(Records from a dataset)
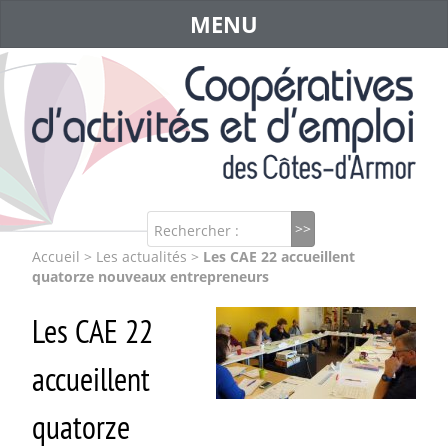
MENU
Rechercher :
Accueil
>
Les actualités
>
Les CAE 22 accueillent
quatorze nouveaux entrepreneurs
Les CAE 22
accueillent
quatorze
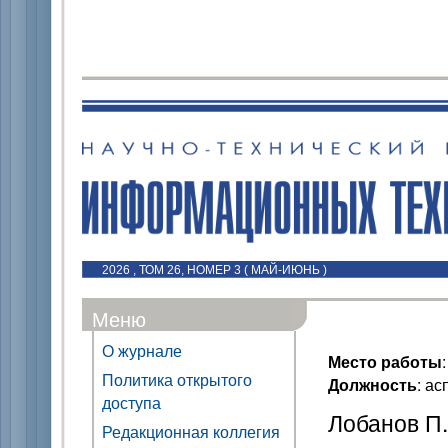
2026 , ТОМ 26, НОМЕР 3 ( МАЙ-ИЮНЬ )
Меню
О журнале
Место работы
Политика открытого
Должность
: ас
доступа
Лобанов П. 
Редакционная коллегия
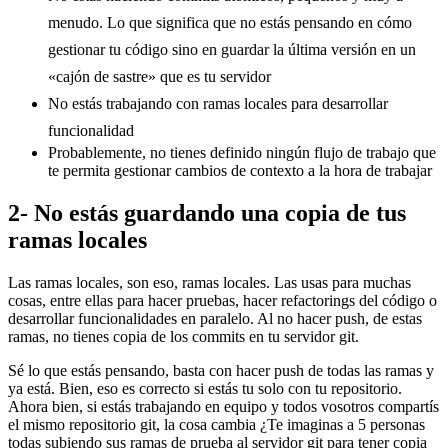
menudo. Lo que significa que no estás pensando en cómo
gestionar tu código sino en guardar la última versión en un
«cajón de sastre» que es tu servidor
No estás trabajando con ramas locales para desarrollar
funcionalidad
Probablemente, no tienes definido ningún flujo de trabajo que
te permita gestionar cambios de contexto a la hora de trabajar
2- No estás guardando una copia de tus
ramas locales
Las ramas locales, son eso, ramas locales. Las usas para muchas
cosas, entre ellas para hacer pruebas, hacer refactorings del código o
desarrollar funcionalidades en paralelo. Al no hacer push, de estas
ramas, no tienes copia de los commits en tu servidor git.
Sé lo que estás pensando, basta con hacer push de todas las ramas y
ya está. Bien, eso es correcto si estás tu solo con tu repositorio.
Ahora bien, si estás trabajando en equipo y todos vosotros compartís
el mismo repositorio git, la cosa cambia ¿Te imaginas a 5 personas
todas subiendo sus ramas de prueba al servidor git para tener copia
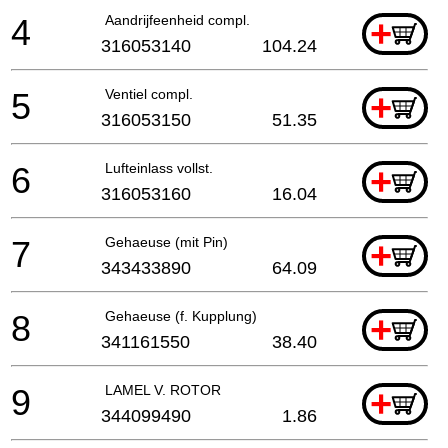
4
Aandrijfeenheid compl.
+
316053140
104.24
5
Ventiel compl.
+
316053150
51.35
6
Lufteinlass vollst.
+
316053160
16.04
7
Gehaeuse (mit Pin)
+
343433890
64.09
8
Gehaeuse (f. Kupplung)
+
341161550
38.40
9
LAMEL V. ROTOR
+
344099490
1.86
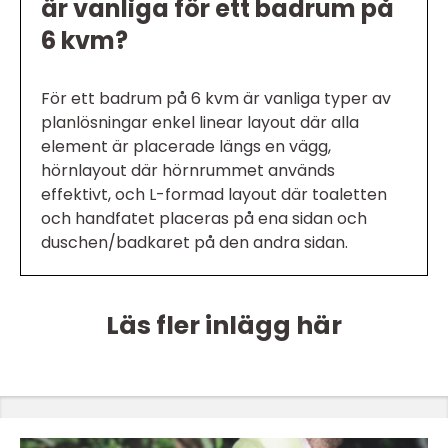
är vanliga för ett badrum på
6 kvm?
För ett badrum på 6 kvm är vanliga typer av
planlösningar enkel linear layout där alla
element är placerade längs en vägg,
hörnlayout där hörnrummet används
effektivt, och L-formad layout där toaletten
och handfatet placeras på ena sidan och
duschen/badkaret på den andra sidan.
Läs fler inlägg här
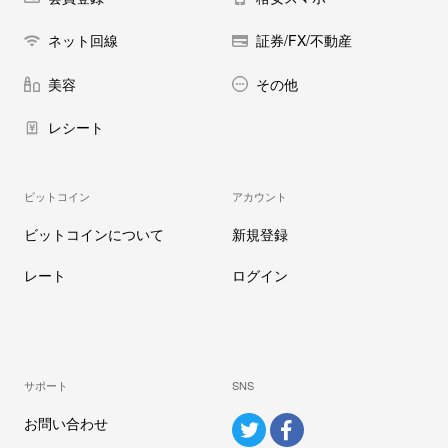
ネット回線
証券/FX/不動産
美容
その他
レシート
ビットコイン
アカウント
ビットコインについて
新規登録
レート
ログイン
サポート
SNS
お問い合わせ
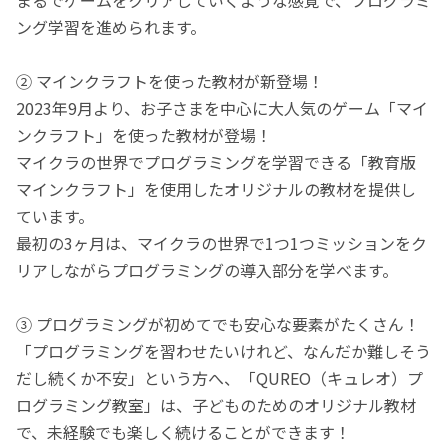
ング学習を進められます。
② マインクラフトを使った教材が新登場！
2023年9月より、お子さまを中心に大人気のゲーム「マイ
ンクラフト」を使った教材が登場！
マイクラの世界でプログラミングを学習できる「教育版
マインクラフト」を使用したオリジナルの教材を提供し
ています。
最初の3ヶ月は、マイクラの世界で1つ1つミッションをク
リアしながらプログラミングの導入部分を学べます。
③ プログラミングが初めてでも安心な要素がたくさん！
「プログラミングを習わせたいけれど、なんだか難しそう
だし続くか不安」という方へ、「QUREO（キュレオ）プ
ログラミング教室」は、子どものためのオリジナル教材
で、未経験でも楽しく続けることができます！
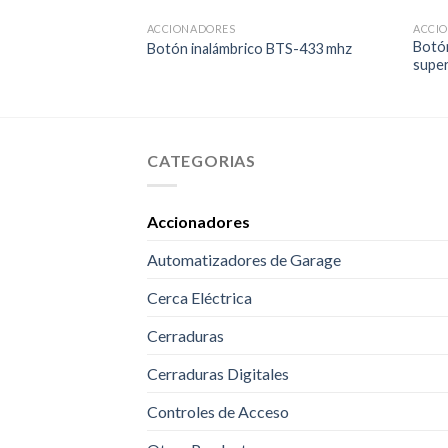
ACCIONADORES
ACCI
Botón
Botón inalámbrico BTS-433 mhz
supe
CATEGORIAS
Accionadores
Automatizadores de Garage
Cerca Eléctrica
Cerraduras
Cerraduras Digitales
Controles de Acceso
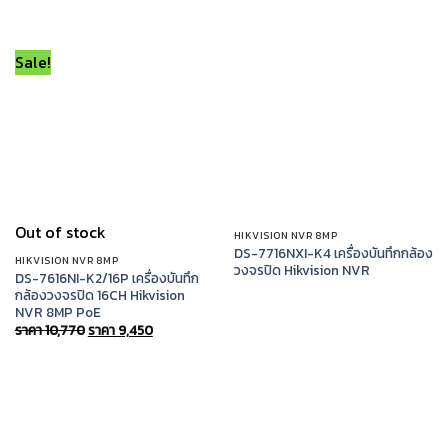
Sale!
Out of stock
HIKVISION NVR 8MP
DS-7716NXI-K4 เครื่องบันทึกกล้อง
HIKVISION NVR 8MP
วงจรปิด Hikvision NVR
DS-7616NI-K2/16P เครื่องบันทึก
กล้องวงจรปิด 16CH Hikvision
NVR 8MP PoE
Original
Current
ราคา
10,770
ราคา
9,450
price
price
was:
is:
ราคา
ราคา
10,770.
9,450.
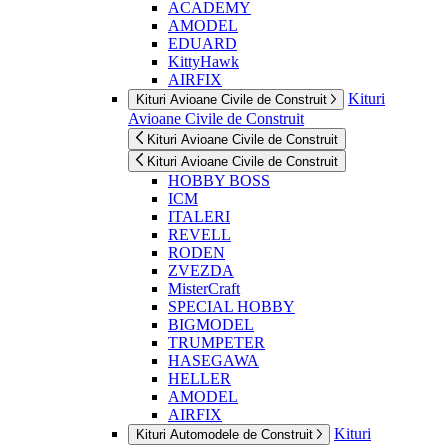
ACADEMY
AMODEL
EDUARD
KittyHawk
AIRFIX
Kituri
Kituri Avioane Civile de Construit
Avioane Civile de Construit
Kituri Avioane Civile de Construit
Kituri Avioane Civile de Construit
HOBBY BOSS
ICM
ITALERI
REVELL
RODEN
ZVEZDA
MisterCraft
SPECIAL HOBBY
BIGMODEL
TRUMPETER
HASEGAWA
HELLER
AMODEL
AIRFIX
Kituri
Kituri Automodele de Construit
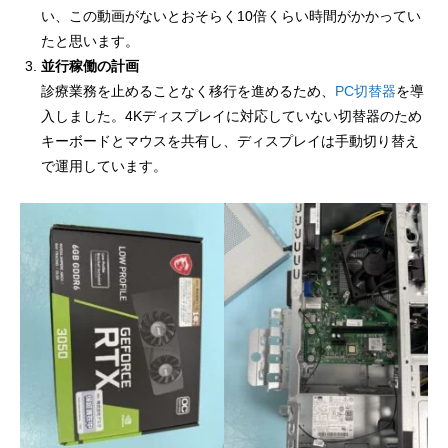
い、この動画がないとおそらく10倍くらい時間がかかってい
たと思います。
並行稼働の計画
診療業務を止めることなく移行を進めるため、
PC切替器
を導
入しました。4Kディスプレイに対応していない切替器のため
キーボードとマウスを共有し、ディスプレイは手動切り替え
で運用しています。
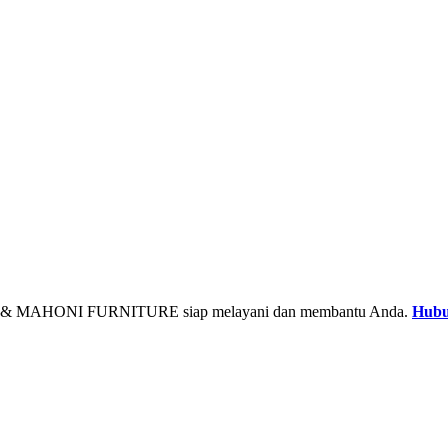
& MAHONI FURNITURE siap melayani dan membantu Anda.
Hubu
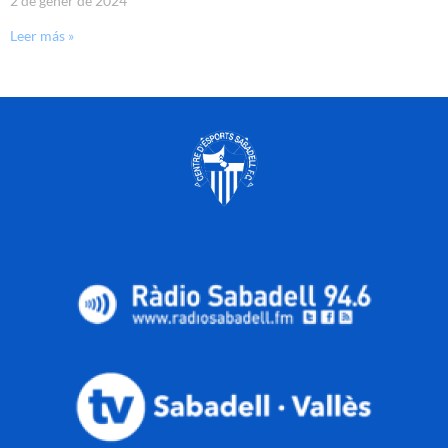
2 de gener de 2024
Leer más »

▸ Exercise objective: Look over the entries for "push", then copy every line that includes that string.

▸ Answer to the exercise:
desarrollar funcionalidades en paralelo. Al no hacer push, de estas
Sé lo que estás pensando, basta con hacer push de todas las ramas y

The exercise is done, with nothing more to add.